KNT-CT、子会社と代表取締役の異動を発表 2025年3月期は7.5%増収

  • 2025年5月13日

 KNT-CTホールディングスは2025年3月期の決算を発表し、海外旅行需要の回復などを背景に増収を確保した。一方で、公務受託事業の減少や人的・システム投資の増加により営業利益は減少となった。併せて同社は、子会社再編や資本政策、人事異動も公表した。

 2025年3月期連結決算は、売上高が前年比7.5%増の2745億円。海外旅行を中心に取り扱いが増加、ヨーロッパ方面の添乗員同行ツアーやクルーズ商品、訪日旅行向けの多言語サイトによる需要取り込みなどが奏功した。一方、営業利益は60億4000万円(前年比16.9%減)、経常利益は67億76百万円(同15.1%減)。当期純利益は、投資有価証券売却益等を計上し76億8000万円で同1.9%の微増となった。

 こうした中、同社は子会社の異動と財務体制の見直しも発表。連結子会社クラブツーリズムの完全子会社であるクラブツーリズム・ライフケアサービス(LCS)が行う生活周辺事業をクラブツーリズム本体に吸収分割した上で、LCSの全株式を介護事業を手がける揚工舎に譲渡する。これによりLCSは連結子会社から除外される。

 さらに、財務健全化策として資本準備金79億5710万円のうち、79億3210万円を減額し、繰越損失の解消に充当する剰余金処分を実施する。これにより純資産額に変動は生じないが、機動的な資本政策の遂行が可能となる。今回の施策は6月開催の定時株主総会での承認を経て、7月末に効力を発する予定だ。

 人事面では、6月17日開催の株主総会後、代表取締役会長の米田昭正氏が取締役会長となり、代表取締役専務の三宅貞行氏が代表取締役副社長に、専務取締役の中之坊健介氏が代表取締役専務に就任する。新体制は事業構造改革の一層の推進を目的としたもの。
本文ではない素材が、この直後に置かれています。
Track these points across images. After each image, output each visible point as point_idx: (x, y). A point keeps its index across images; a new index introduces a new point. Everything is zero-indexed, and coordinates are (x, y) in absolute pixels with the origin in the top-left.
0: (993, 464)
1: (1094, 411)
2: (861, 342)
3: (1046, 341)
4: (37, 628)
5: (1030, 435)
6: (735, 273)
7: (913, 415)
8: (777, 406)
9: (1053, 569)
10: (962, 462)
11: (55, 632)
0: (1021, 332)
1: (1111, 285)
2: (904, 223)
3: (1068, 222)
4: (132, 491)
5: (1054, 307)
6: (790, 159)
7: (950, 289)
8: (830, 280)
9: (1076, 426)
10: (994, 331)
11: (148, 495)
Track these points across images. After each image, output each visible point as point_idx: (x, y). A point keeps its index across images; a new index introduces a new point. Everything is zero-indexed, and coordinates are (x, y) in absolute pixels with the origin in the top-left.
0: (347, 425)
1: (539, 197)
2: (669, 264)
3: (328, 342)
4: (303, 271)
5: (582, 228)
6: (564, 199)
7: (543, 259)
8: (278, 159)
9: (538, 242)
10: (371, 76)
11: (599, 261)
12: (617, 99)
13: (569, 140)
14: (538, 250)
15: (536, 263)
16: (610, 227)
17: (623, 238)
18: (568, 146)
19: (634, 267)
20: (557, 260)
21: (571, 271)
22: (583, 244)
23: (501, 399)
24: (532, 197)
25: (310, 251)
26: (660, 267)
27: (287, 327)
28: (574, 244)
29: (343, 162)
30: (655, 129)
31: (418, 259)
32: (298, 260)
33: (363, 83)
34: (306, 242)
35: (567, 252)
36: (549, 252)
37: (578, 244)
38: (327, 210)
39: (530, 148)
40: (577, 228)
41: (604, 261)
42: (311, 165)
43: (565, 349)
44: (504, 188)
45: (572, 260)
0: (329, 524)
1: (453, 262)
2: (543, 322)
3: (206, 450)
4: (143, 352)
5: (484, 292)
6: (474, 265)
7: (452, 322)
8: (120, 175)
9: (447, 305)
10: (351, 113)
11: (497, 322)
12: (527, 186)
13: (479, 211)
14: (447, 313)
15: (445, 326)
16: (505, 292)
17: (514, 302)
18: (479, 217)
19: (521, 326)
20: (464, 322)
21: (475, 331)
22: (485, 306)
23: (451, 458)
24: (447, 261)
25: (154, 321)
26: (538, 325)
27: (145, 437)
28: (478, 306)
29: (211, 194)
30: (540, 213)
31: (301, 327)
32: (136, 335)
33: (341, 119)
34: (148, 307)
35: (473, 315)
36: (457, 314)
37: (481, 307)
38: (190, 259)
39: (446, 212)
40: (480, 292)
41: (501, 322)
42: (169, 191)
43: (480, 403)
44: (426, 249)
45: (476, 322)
 KNT-CTは本年創立70周年を迎え、さまざまな新規事業にも取り組んでいる。ロサンゼルスには日本食の魅力発信などを行う現地法人を4月に設立し、訪日意欲の喚起と海外での認知度向上を狙う。さらに高付加価値商品の強化やユニバーサルツーリズムの拡充など、持続可能な成長を目指す動きが加速している。